= Beginning of Section =
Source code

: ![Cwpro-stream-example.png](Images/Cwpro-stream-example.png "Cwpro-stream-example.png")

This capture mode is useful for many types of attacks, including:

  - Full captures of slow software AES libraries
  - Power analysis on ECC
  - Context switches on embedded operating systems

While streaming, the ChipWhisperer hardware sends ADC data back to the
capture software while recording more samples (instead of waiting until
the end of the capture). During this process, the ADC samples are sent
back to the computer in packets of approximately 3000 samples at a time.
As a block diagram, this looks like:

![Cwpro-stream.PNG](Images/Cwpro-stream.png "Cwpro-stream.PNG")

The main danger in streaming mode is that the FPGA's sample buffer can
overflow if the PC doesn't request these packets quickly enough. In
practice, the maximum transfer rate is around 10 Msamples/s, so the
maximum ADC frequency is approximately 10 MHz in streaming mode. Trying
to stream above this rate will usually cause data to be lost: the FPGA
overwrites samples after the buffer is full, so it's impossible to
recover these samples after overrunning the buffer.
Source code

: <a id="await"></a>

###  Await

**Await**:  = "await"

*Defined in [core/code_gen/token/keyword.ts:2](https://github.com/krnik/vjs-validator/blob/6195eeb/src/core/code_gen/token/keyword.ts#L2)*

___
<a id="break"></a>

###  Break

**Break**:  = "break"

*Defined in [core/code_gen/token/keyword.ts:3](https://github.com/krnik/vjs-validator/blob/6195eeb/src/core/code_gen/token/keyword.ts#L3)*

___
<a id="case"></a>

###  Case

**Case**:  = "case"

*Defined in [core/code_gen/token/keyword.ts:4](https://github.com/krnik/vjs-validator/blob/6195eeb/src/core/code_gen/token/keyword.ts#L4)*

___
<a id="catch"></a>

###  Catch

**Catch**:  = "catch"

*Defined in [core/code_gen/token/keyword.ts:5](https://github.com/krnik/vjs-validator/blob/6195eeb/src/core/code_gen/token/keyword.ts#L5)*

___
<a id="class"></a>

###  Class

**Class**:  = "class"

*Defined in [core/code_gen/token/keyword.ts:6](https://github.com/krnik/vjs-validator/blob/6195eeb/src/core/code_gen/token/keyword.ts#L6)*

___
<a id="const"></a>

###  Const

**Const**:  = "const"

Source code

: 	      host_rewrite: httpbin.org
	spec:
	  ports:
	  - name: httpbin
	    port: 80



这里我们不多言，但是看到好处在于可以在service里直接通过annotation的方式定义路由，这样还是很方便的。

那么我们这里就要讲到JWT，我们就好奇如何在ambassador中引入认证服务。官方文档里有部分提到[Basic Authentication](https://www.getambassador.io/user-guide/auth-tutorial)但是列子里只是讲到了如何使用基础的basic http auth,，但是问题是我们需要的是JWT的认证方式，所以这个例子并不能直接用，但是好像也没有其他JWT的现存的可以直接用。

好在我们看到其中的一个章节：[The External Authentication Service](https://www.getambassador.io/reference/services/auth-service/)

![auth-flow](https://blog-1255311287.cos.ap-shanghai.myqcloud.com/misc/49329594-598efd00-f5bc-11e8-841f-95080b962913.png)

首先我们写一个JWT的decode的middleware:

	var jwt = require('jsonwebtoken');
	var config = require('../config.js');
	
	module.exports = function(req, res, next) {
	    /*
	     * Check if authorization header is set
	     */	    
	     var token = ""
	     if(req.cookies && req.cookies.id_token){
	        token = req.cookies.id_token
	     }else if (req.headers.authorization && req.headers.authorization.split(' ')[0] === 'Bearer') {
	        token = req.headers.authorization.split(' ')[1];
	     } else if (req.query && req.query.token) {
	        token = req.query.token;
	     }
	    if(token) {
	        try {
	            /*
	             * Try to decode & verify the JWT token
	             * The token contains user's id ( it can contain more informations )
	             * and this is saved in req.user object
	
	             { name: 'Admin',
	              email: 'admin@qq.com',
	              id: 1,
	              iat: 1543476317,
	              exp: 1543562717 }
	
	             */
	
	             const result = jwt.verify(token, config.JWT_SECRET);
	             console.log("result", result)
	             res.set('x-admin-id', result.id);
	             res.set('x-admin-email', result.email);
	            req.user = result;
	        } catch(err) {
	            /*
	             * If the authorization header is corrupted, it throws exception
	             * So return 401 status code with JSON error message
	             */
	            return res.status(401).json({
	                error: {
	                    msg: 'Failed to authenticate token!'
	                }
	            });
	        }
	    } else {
= End of Section =
Echo the part of the data that opens with the line containing "const result = jwt.verify(token, config.JWT_SECRET);" and closes with the line containing "req.user = result;", both lines included, copying each line exactly.

	             const result = jwt.verify(token, config.JWT_SECRET);
	             console.log("result", result)
	             res.set('x-admin-id', result.id);
	             res.set('x-admin-email', result.email);
	            req.user = result;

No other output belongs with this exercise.